What is needed
Look through the entries below and extract exactly the lines from the one containing "left elbow: (585, 543)" through the one containing "right eye: (171, 68)", ends included.

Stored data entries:
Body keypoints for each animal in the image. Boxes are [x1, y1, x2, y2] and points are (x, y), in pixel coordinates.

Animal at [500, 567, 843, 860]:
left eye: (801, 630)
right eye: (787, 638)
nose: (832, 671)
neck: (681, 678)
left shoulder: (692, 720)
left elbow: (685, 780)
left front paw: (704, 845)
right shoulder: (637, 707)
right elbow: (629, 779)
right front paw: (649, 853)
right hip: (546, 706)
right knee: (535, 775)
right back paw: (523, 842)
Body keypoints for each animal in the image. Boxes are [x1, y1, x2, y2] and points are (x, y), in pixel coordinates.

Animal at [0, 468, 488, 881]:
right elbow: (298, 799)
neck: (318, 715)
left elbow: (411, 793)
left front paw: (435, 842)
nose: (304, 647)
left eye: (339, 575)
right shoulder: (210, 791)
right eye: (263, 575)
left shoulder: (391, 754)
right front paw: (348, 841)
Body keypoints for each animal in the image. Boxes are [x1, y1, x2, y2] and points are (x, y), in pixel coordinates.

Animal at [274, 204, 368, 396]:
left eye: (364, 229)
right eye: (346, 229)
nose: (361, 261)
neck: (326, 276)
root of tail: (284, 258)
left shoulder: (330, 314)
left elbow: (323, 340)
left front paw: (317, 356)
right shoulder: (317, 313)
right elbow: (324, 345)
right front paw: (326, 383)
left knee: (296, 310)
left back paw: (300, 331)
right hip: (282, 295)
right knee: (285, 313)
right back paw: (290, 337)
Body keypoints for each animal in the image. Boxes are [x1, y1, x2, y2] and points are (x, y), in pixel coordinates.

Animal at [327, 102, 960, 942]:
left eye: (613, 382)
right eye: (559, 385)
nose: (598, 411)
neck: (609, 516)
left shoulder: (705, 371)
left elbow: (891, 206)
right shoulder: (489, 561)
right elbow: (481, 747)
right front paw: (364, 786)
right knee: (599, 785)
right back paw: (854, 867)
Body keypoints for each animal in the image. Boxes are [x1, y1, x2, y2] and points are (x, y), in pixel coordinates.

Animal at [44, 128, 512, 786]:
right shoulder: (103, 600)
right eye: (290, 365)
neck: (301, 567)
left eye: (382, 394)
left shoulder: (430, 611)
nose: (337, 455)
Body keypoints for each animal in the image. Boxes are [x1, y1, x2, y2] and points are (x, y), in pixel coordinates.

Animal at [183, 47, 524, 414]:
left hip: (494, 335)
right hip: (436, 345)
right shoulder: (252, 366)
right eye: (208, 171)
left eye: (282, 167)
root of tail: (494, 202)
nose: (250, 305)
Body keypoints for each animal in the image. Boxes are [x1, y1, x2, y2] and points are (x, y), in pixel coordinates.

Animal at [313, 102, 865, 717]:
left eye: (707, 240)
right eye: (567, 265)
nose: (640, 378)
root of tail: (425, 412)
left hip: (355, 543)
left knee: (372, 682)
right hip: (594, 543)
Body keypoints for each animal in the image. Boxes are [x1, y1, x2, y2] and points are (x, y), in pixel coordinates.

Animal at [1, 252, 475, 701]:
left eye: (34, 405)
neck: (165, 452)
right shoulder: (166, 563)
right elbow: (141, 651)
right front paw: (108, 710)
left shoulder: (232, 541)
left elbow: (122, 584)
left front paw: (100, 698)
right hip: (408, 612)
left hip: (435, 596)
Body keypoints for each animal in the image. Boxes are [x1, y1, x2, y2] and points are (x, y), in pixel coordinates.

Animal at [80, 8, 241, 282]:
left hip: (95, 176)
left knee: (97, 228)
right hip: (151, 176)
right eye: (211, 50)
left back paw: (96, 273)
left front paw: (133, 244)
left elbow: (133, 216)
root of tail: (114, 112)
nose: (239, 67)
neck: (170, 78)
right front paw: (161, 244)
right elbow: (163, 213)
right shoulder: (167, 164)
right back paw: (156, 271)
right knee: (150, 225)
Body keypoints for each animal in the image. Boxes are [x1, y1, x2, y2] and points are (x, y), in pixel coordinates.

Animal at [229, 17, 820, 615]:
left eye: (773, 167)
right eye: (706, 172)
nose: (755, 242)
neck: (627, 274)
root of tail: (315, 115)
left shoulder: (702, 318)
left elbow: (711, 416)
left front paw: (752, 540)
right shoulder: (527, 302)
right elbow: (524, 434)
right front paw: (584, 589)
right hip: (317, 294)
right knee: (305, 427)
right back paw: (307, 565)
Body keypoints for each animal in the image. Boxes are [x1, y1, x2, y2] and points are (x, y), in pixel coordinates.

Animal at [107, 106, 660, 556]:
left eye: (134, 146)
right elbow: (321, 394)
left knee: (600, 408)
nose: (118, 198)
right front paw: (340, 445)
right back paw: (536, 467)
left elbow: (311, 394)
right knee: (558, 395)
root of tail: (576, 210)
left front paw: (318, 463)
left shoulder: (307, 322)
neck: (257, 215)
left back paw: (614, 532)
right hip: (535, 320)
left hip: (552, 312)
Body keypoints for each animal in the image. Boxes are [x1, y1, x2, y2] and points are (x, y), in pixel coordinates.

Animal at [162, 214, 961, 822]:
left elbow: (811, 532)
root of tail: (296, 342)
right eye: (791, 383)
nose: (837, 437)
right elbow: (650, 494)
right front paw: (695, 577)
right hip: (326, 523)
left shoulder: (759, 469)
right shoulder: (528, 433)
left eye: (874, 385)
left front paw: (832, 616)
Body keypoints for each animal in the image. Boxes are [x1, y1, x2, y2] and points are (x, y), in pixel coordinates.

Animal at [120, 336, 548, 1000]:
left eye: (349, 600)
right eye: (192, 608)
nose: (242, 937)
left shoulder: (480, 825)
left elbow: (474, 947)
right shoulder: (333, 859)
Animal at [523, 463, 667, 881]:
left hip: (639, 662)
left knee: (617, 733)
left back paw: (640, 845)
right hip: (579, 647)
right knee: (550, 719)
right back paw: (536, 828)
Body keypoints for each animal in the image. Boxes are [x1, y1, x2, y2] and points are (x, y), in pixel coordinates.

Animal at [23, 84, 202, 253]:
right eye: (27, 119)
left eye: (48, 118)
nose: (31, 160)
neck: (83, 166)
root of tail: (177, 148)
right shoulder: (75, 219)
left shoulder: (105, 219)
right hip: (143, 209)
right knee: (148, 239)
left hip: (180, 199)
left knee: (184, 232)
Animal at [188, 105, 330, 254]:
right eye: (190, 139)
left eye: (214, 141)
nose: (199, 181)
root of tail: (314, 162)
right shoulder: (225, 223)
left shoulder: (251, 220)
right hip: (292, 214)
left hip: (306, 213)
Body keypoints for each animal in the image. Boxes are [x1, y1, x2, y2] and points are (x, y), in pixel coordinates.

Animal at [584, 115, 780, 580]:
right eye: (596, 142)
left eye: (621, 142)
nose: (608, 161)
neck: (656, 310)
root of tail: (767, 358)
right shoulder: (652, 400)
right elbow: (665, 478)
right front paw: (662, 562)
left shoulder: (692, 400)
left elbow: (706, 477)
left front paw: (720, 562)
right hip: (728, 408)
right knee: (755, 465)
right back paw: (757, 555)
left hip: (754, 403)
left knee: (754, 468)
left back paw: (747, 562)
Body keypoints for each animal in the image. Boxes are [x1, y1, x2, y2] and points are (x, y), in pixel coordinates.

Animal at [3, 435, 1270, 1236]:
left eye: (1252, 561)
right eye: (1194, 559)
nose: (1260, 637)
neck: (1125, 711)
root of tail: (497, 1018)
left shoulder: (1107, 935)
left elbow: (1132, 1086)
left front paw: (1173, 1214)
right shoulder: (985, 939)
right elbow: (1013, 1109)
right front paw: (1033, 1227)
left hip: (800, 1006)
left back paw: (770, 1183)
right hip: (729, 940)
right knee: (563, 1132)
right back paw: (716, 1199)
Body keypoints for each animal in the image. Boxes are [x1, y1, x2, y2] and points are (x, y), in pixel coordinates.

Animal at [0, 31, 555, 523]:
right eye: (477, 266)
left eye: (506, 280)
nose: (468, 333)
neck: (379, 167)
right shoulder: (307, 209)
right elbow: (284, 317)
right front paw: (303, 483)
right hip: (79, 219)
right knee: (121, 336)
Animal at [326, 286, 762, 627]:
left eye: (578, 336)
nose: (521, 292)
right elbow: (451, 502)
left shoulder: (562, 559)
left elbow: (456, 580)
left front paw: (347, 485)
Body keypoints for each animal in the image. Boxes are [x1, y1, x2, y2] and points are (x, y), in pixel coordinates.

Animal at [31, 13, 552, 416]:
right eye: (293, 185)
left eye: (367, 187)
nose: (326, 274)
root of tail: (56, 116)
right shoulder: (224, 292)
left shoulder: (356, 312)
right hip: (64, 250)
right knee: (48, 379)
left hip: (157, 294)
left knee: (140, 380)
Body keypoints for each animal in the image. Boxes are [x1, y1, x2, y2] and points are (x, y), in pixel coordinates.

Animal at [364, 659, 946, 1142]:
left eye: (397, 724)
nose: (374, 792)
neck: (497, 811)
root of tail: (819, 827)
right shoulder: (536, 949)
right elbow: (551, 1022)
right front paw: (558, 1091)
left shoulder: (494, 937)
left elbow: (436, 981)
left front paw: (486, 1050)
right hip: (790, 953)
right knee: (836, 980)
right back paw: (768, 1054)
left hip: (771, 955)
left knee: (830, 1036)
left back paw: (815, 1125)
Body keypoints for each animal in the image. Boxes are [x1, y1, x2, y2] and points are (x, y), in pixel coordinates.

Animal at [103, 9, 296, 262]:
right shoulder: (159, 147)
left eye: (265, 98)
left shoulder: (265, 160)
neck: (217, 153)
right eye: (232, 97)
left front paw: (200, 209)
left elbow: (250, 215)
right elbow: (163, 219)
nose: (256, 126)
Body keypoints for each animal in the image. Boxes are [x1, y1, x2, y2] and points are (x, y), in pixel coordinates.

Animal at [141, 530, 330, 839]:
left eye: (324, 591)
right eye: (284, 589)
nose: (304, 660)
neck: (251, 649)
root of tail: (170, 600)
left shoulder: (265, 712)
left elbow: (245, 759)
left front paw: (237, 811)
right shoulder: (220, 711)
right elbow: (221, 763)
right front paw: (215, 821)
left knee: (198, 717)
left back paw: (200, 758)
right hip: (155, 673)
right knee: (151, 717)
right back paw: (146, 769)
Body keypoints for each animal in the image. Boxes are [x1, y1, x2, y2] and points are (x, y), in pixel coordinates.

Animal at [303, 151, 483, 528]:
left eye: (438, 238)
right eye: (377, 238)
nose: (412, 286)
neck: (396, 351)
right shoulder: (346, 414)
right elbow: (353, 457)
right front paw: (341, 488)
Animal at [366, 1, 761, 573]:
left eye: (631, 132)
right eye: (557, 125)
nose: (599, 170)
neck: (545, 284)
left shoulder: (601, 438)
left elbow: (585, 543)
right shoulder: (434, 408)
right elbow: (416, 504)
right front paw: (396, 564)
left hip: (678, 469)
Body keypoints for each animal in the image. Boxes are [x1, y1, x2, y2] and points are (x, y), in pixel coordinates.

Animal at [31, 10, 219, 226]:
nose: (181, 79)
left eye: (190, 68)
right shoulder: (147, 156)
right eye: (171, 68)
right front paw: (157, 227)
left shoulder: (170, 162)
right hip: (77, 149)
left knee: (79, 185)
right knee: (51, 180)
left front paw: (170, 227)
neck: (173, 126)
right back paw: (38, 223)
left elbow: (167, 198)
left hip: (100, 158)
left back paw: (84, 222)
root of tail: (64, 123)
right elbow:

Output for this exercise
left elbow: (585, 543)
right shoulder: (434, 408)
right elbow: (416, 504)
right front paw: (396, 564)
left hip: (678, 469)
Body keypoints for each animal in the image. Boxes are [x1, y1, x2, y2] and points are (x, y), in pixel coordinates.

Animal at [31, 10, 219, 226]:
nose: (181, 79)
left eye: (190, 68)
right shoulder: (147, 156)
right eye: (171, 68)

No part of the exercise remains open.